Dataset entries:

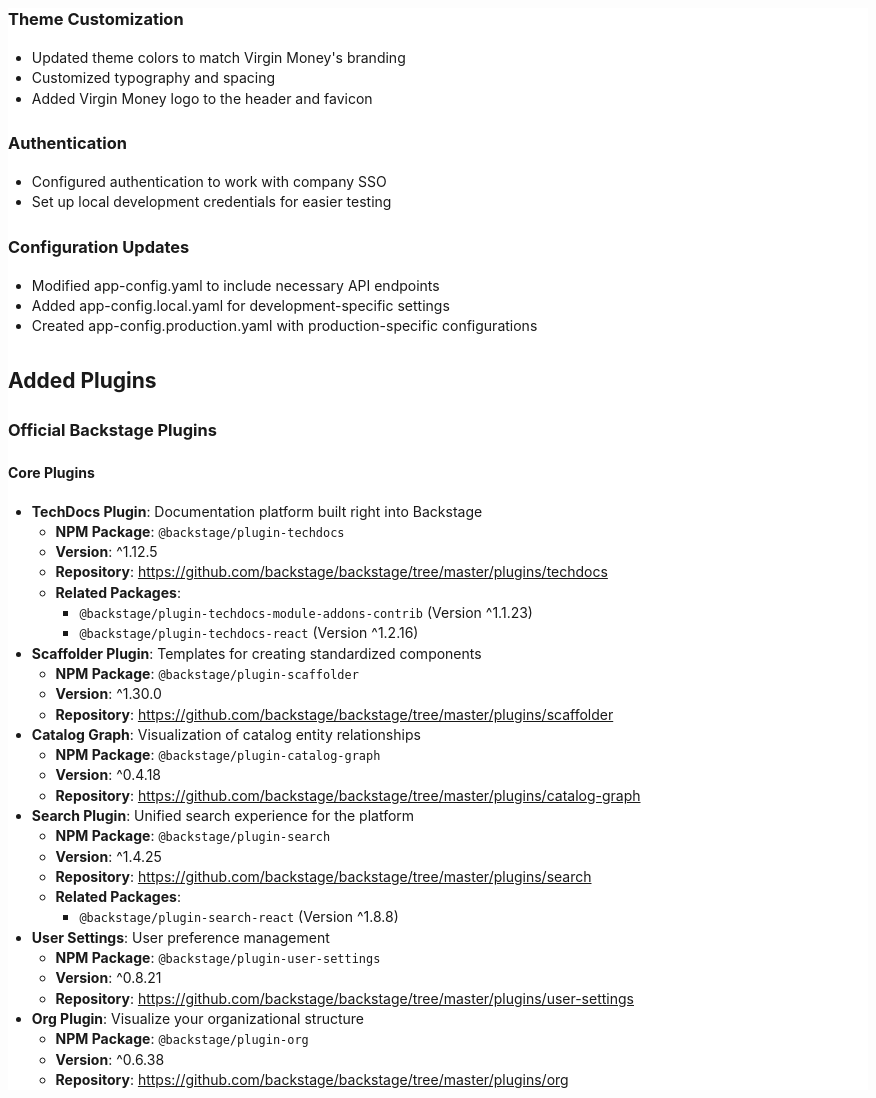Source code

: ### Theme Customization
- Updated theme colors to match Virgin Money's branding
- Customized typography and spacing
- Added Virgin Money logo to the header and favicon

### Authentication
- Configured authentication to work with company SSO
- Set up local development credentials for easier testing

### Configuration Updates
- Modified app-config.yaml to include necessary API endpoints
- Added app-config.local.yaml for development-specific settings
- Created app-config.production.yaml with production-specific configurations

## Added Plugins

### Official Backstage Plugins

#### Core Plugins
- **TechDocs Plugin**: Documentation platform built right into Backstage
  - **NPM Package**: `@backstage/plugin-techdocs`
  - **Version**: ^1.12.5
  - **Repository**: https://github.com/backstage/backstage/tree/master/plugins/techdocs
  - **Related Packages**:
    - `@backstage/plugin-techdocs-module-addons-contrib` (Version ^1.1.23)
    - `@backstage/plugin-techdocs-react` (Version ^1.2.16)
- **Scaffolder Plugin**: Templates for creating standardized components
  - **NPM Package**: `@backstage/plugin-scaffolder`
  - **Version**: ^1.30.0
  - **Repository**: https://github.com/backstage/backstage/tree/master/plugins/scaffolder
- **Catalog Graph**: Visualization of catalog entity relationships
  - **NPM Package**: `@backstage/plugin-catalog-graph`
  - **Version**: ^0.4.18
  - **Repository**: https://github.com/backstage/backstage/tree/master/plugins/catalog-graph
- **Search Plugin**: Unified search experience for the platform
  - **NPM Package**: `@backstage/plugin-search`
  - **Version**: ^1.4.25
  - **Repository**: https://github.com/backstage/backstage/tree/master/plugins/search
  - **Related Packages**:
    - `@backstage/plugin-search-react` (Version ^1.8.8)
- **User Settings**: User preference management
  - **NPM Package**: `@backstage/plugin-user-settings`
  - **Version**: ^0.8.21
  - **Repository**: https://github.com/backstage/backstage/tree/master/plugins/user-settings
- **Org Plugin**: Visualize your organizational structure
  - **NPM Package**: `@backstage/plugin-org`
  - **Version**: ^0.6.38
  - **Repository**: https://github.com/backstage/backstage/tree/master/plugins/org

ABOUT THIS TASK – The answer is every line of the data, exactly as written, with the pictures dropped.

SOLUTION BELOW –
Source code

: ### Theme Customization
- Updated theme colors to match Virgin Money's branding
- Customized typography and spacing
- Added Virgin Money logo to the header and favicon

### Authentication
- Configured authentication to work with company SSO
- Set up local development credentials for easier testing

### Configuration Updates
- Modified app-config.yaml to include necessary API endpoints
- Added app-config.local.yaml for development-specific settings
- Created app-config.production.yaml with production-specific configurations

## Added Plugins

### Official Backstage Plugins

#### Core Plugins
- **TechDocs Plugin**: Documentation platform built right into Backstage
  - **NPM Package**: `@backstage/plugin-techdocs`
  - **Version**: ^1.12.5
  - **Repository**: https://github.com/backstage/backstage/tree/master/plugins/techdocs
  - **Related Packages**:
    - `@backstage/plugin-techdocs-module-addons-contrib` (Version ^1.1.23)
    - `@backstage/plugin-techdocs-react` (Version ^1.2.16)
- **Scaffolder Plugin**: Templates for creating standardized components
  - **NPM Package**: `@backstage/plugin-scaffolder`
  - **Version**: ^1.30.0
  - **Repository**: https://github.com/backstage/backstage/tree/master/plugins/scaffolder
- **Catalog Graph**: Visualization of catalog entity relationships
  - **NPM Package**: `@backstage/plugin-catalog-graph`
  - **Version**: ^0.4.18
  - **Repository**: https://github.com/backstage/backstage/tree/master/plugins/catalog-graph
- **Search Plugin**: Unified search experience for the platform
  - **NPM Package**: `@backstage/plugin-search`
  - **Version**: ^1.4.25
  - **Repository**: https://github.com/backstage/backstage/tree/master/plugins/search
  - **Related Packages**:
    - `@backstage/plugin-search-react` (Version ^1.8.8)
- **User Settings**: User preference management
  - **NPM Package**: `@backstage/plugin-user-settings`
  - **Version**: ^0.8.21
  - **Repository**: https://github.com/backstage/backstage/tree/master/plugins/user-settings
- **Org Plugin**: Visualize your organizational structure
  - **NPM Package**: `@backstage/plugin-org`
  - **Version**: ^0.6.38
  - **Repository**: https://github.com/backstage/backstage/tree/master/plugins/org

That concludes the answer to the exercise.